After collecting a dataset of states and actions, the next stage is to relable the data using a given reward function. This stage implies the evaluation of the reward for each tuple in the dataset.

Practical experience shows the possibility of parallel use in one replay buffer collected by different methods. I used both the trajectories collected by the previously discussed EA Research.mq5 and the EA ResearchExORL.mq5. The first one indicates the advantages and disadvantages of the learned Actor policy. The second allows us to explore the environment as much as possible and evaluate unaccounted opportunities.

In the process of iterative model training, I managed to improve its performance.

Test results

Test results

While there was a general decrease in the number of trades during the test period by 3 times (56 versus 176), profits increased almost 3 times.
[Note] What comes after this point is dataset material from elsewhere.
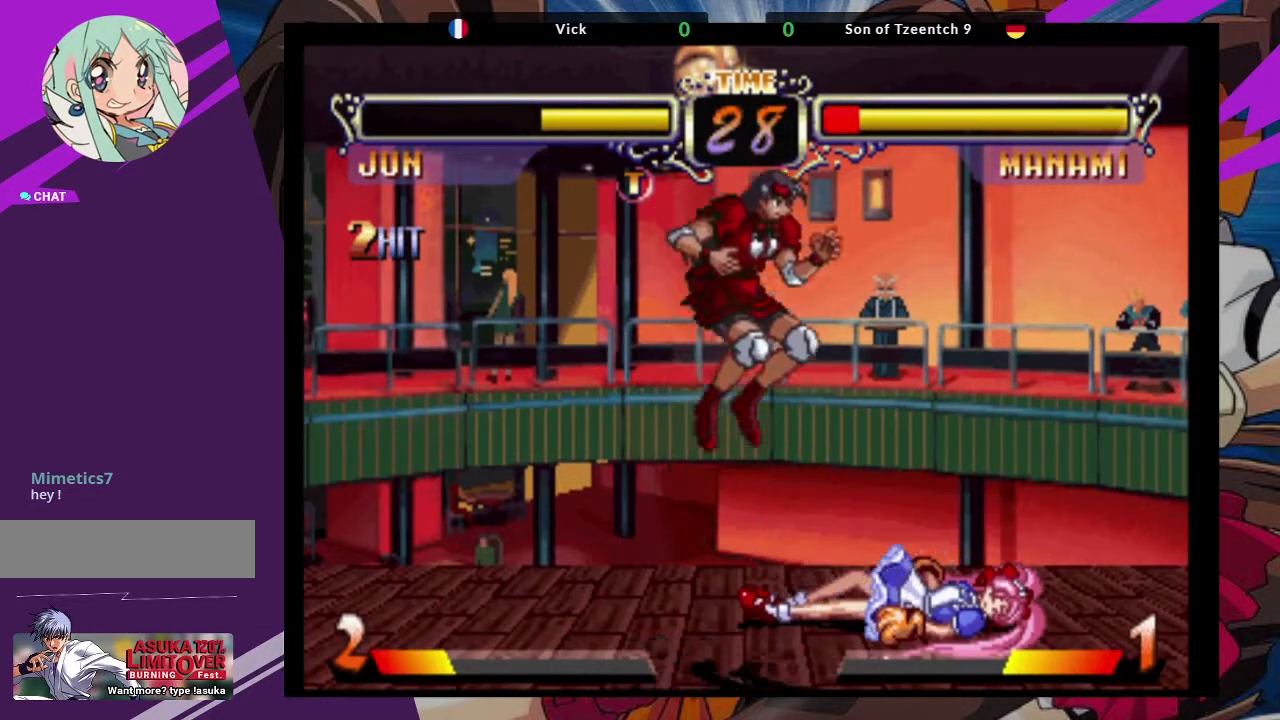
{"dt_ms": 500, "buttons": [], "left_stick": "left", "events": [[67, "left_stick", "down-right"], [167, "TRIANGLE", "down"], [350, "TRIANGLE", "up"], [450, "left_stick", "up"], [500, "left_stick", "left"]]}
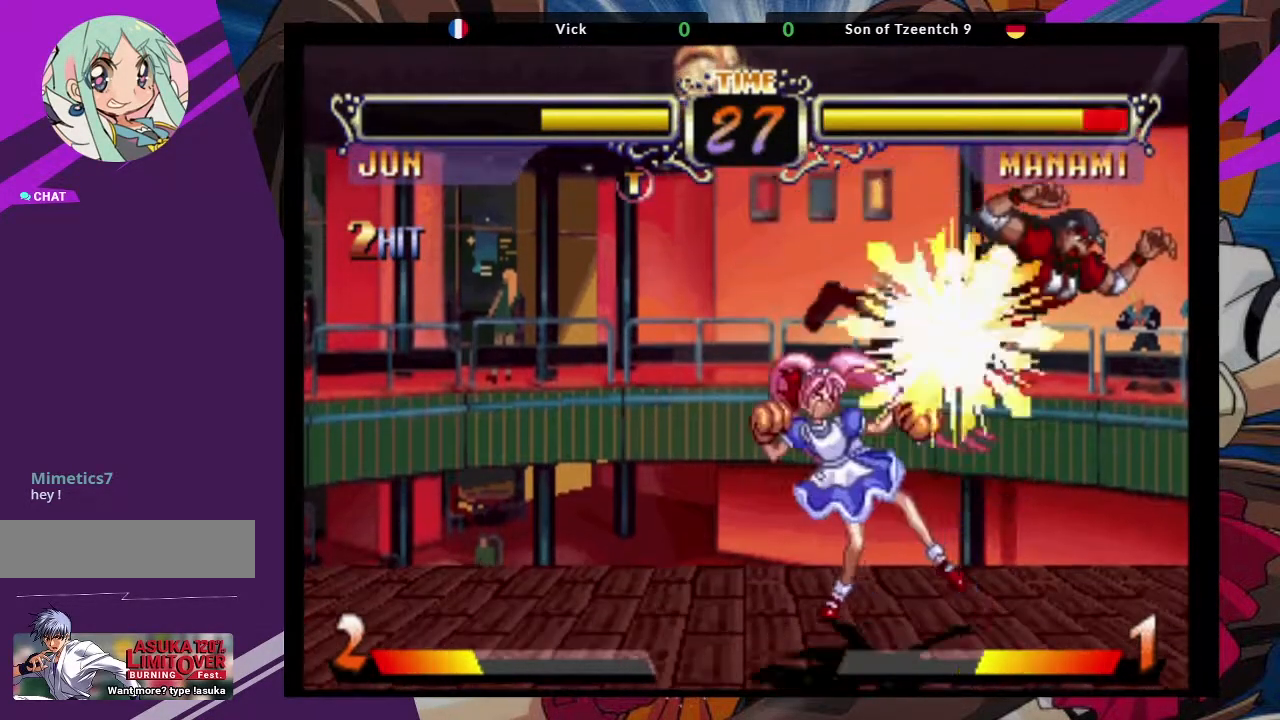
{"dt_ms": 500, "buttons": [], "left_stick": "center", "events": [[133, "left_stick", "down-right"], [233, "left_stick", "left"], [317, "left_stick", "down-right"], [383, "TRIANGLE", "down"], [400, "left_stick", "up-right"], [450, "TRIANGLE", "up"], [450, "left_stick", "center"]]}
The amount of the maximum profitable trade has more than doubled. And the average profitable trade increased by 5 times. Furthermore, we observe an increase in the balance throughout the entire testing period. As a result, the profit factor of the model has increased from 1.3 to 2.96. 

Author: Dmitriy Gizlyk

 
Dmitry hello. It says that you used 5 agents and collected 100 passes with them. Did you run the collection 20 times? Simply otherwise 5 agents will collect only 5 passes. Besides, if you run the Expert Advisor with the same parameters, it does not recalculate, but pulls the result from the cache. Or did you shift these 5 agents at each subsequent collection? Please explain this point.
 
Viktor Kudriavtsev #:
Dmitry hello. It says that you used 5 agents and collected 100 passes with them. Did you run the collection 20 times? Simply otherwise 5 agents will collect only 5 passes. Besides, if you run the Expert Advisor with the same parameters, it does not recalculate, but pulls the result from the cache. Or did you shift these 5 agents at each subsequent collection? Please explain this point.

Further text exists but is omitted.